REQUEST:
Search the data below for the word "know" and copy each line that holds it.

DATA EXTRACT:
::::::::

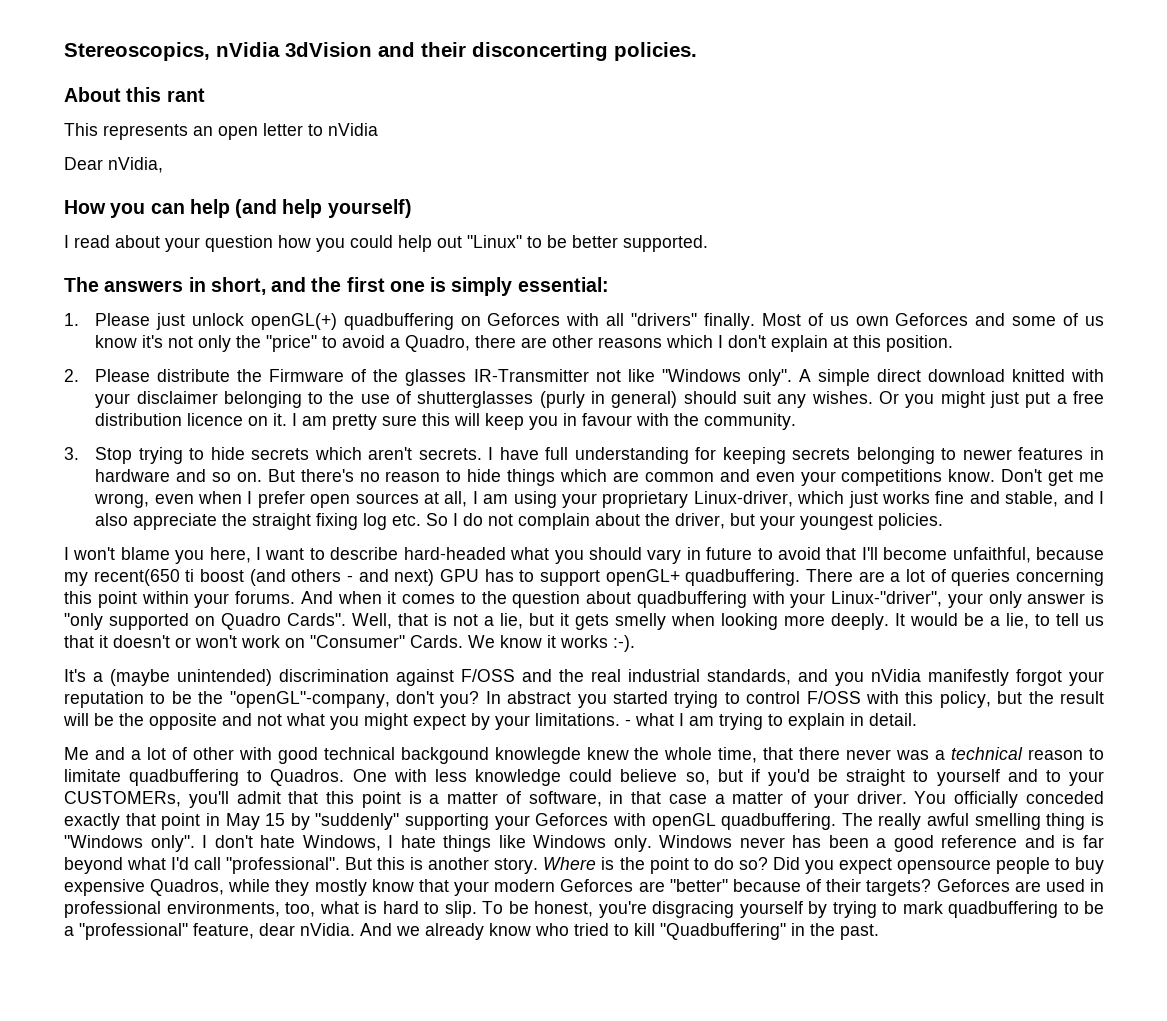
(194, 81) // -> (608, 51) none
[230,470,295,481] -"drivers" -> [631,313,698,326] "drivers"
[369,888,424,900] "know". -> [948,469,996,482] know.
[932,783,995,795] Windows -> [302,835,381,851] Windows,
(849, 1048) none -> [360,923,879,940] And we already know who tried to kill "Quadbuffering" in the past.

::::::::

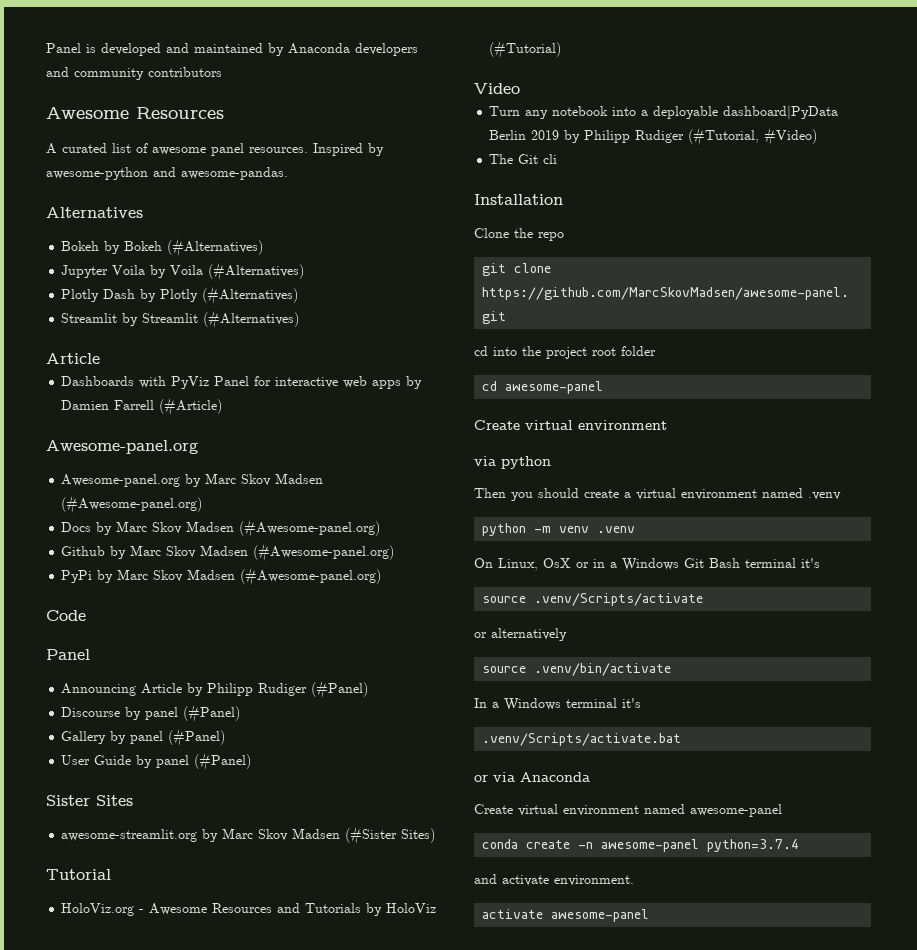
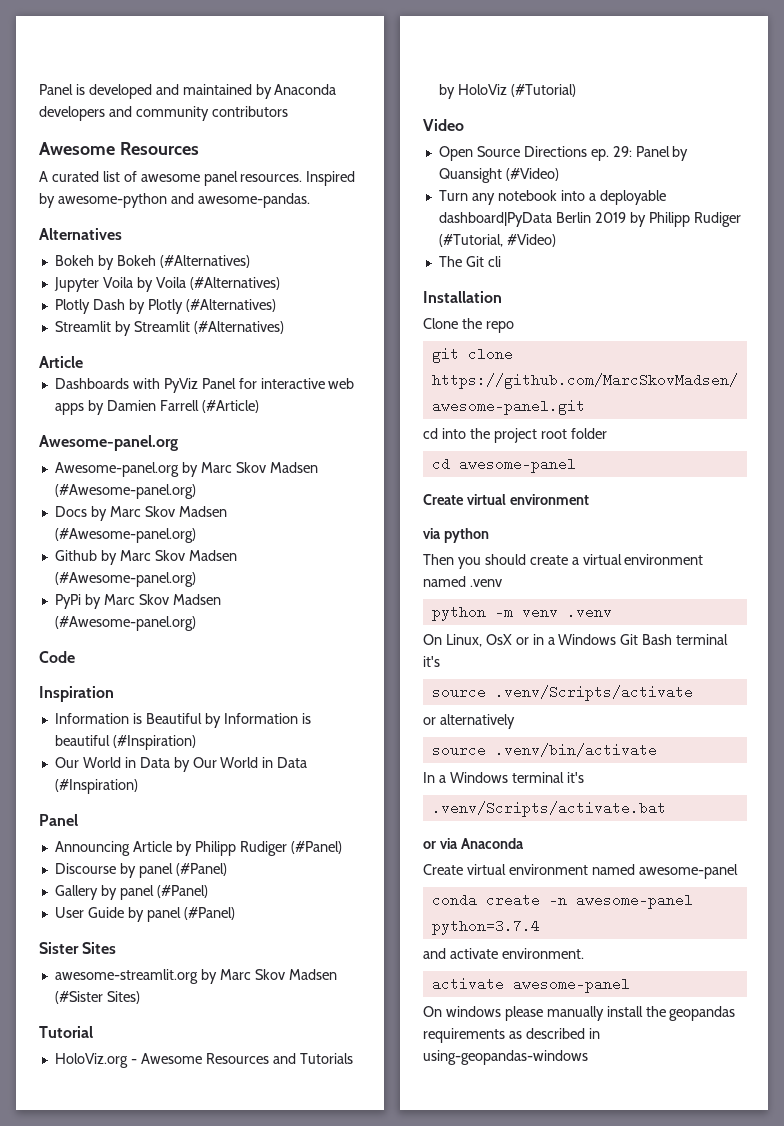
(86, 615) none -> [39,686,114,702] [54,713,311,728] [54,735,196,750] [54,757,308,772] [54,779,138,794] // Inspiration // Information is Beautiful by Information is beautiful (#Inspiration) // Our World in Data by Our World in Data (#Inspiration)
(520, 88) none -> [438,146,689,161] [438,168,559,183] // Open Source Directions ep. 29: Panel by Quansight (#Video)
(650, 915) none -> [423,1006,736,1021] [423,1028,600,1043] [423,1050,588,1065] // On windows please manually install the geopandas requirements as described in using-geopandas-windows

::::::::

OUTPUT FOR THIS TASK:
[369,888,424,900] "know". -> [948,469,996,482] know.
(849, 1048) none -> [360,923,879,940] And we already know who tried to kill "Quadbuffering" in the past.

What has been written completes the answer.